Saved data entries

-------------------------

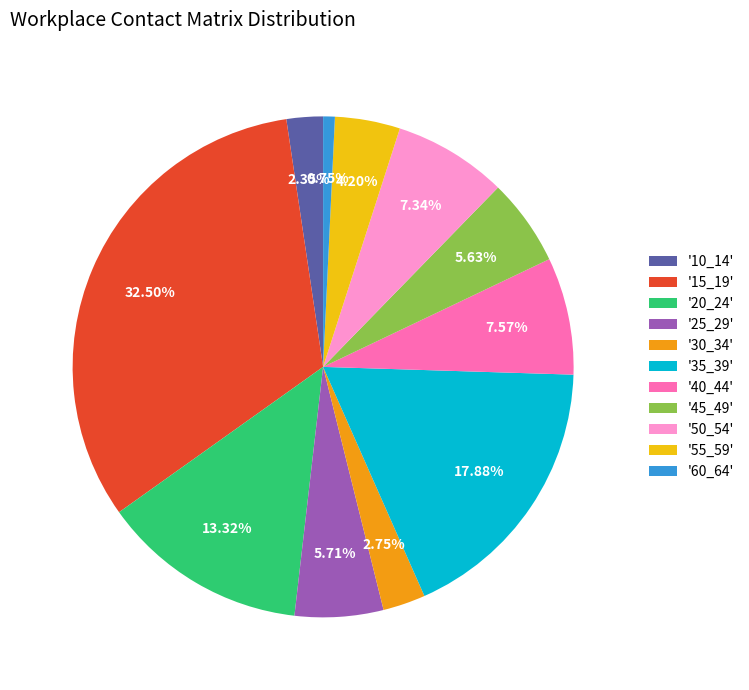

Is there any slice that represents more than half of the pie?

No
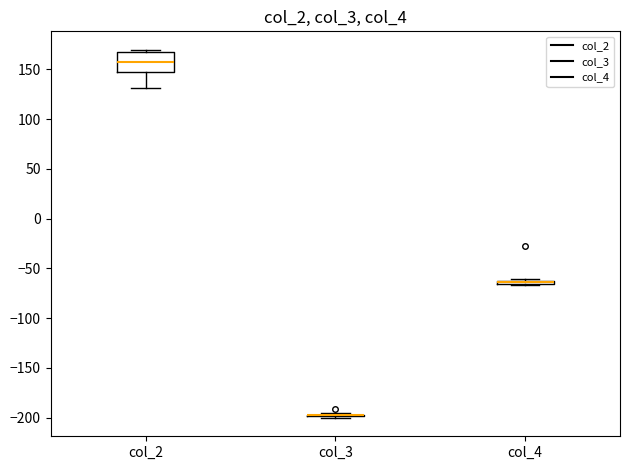

Which box is the tallest, from its lower edge to its upper edge?

col_2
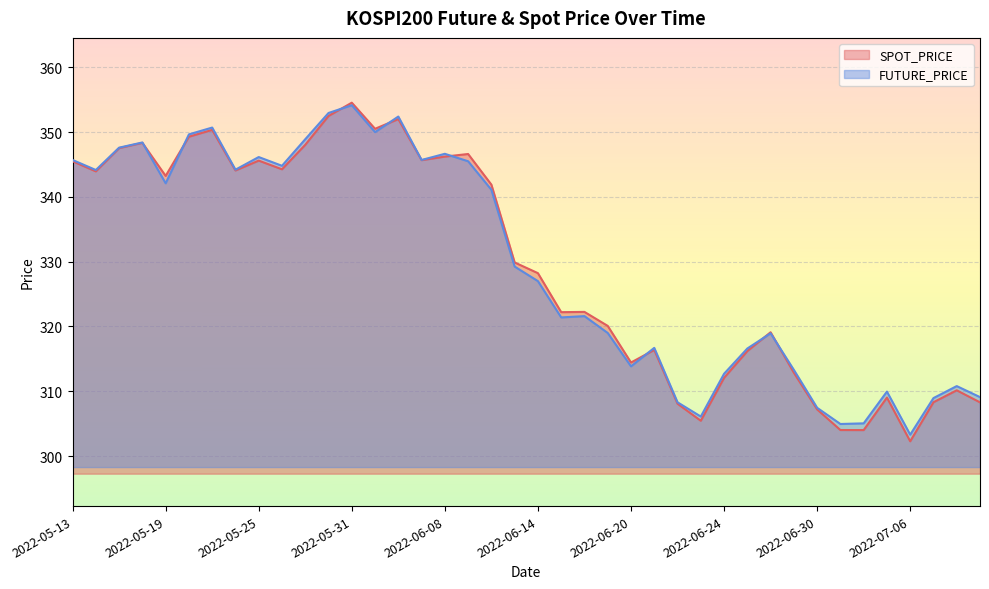

Reading right to left, extract all data points from this chart.

SPOT_PRICE: 308.3	310.1	308.3	302.3	309.0	304.0	304.0	307.2	312.9	319.1	316.2	312.1	305.4	308.1	316.4	314.4	320.1	322.2	322.2	328.2	329.9	341.9	346.6	346.2	345.7	352.0	350.5	354.5	352.5	348.0	344.3	345.6	344.1	350.3	349.3	343.2	348.3	347.5	343.9	345.5
FUTURE_PRICE: 309.1	310.8	308.9	303.3	309.9	305.1	304.9	307.4	313.3	318.9	316.6	312.7	306.1	308.3	316.7	313.9	319.0	321.6	321.4	327.0	329.2	341.1	345.5	346.6	345.7	352.4	350.0	354.1	352.9	348.9	344.8	346.1	344.2	350.7	349.6	342.1	348.4	347.6	344.1	345.7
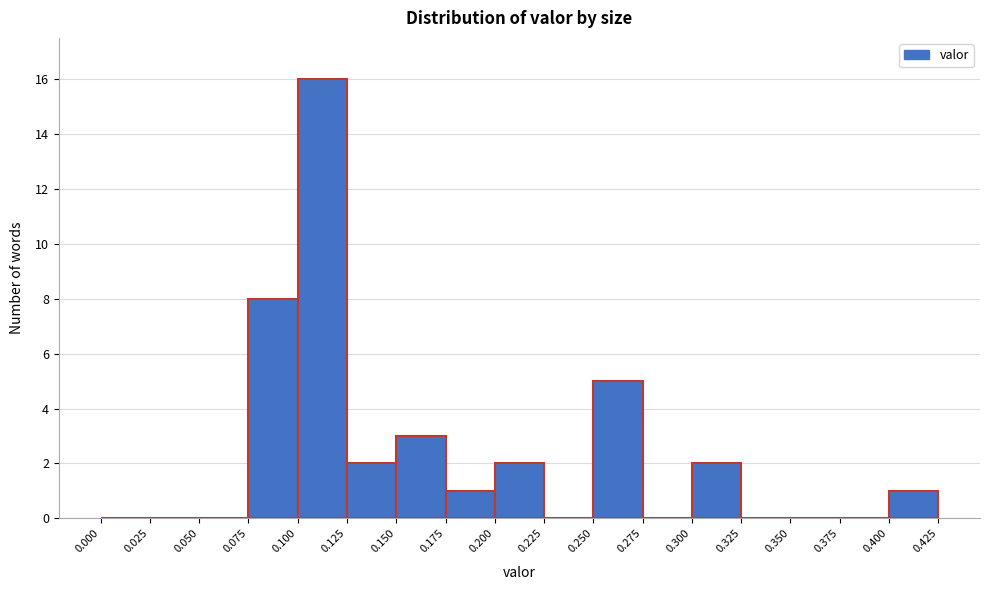

Reading left to right, transcribe this chart: for each bar, give the range it covers on the x-axis and its height. The values are not printed on the chart, so give them approximately, as read against the axis.

0.000 to 0.025: 0
0.025 to 0.050: 0
0.050 to 0.075: 0
0.075 to 0.100: 8
0.100 to 0.125: 16
0.125 to 0.150: 2
0.150 to 0.175: 3
0.175 to 0.200: 1
0.200 to 0.225: 2
0.225 to 0.250: 0
0.250 to 0.275: 5
0.275 to 0.300: 0
0.300 to 0.325: 2
0.325 to 0.350: 0
0.350 to 0.375: 0
0.375 to 0.400: 0
0.400 to 0.425: 1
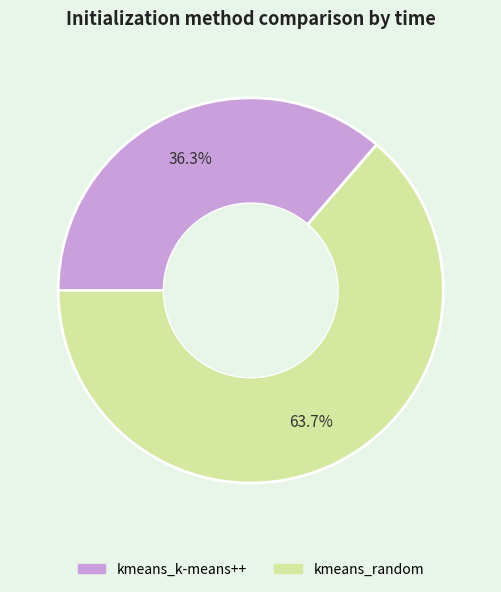

To the nearest percent, what percentage of the pie is kmeans_random?

64%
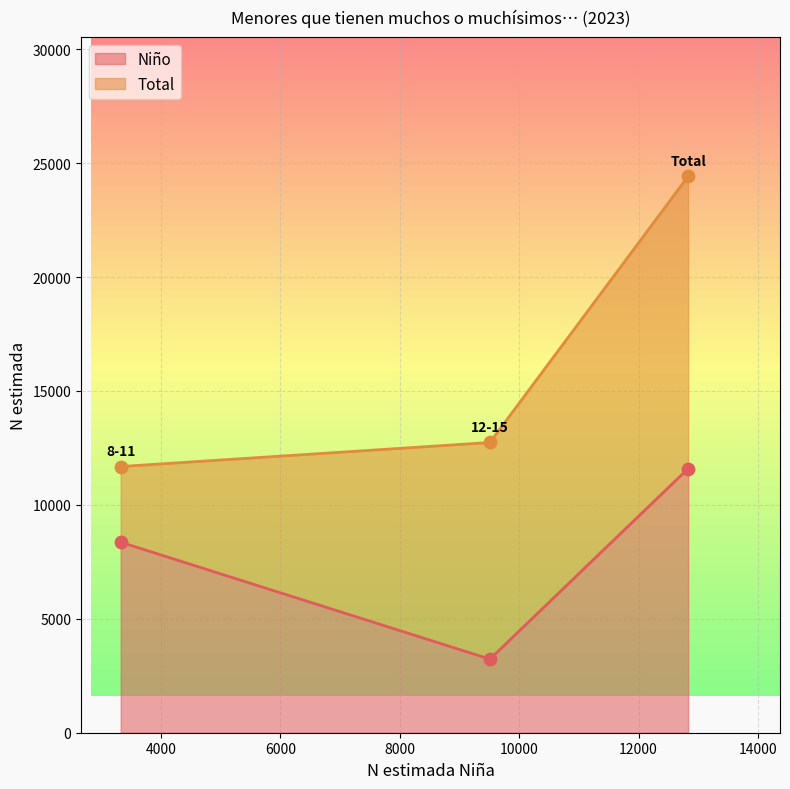

At which category is the sum across all series the highest?

Total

-------------------------

[Work task]
Copy every record above word for word, leaving out the pictures.

[Response to this task]
Is there any slice that represents more than half of the pie?

No

Which box is the tallest, from its lower edge to its upper edge?

col_2

Reading right to left, extract all data points from this chart.

SPOT_PRICE: 308.3	310.1	308.3	302.3	309.0	304.0	304.0	307.2	312.9	319.1	316.2	312.1	305.4	308.1	316.4	314.4	320.1	322.2	322.2	328.2	329.9	341.9	346.6	346.2	345.7	352.0	350.5	354.5	352.5	348.0	344.3	345.6	344.1	350.3	349.3	343.2	348.3	347.5	343.9	345.5
FUTURE_PRICE: 309.1	310.8	308.9	303.3	309.9	305.1	304.9	307.4	313.3	318.9	316.6	312.7	306.1	308.3	316.7	313.9	319.0	321.6	321.4	327.0	329.2	341.1	345.5	346.6	345.7	352.4	350.0	354.1	352.9	348.9	344.8	346.1	344.2	350.7	349.6	342.1	348.4	347.6	344.1	345.7

Reading left to right, transcribe this chart: for each bar, give the range it covers on the x-axis and its height. The values are not printed on the chart, so give them approximately, as read against the axis.

0.000 to 0.025: 0
0.025 to 0.050: 0
0.050 to 0.075: 0
0.075 to 0.100: 8
0.100 to 0.125: 16
0.125 to 0.150: 2
0.150 to 0.175: 3
0.175 to 0.200: 1
0.200 to 0.225: 2
0.225 to 0.250: 0
0.250 to 0.275: 5
0.275 to 0.300: 0
0.300 to 0.325: 2
0.325 to 0.350: 0
0.350 to 0.375: 0
0.375 to 0.400: 0
0.400 to 0.425: 1

To the nearest percent, what percentage of the pie is kmeans_random?

64%

At which category is the sum across all series the highest?

Total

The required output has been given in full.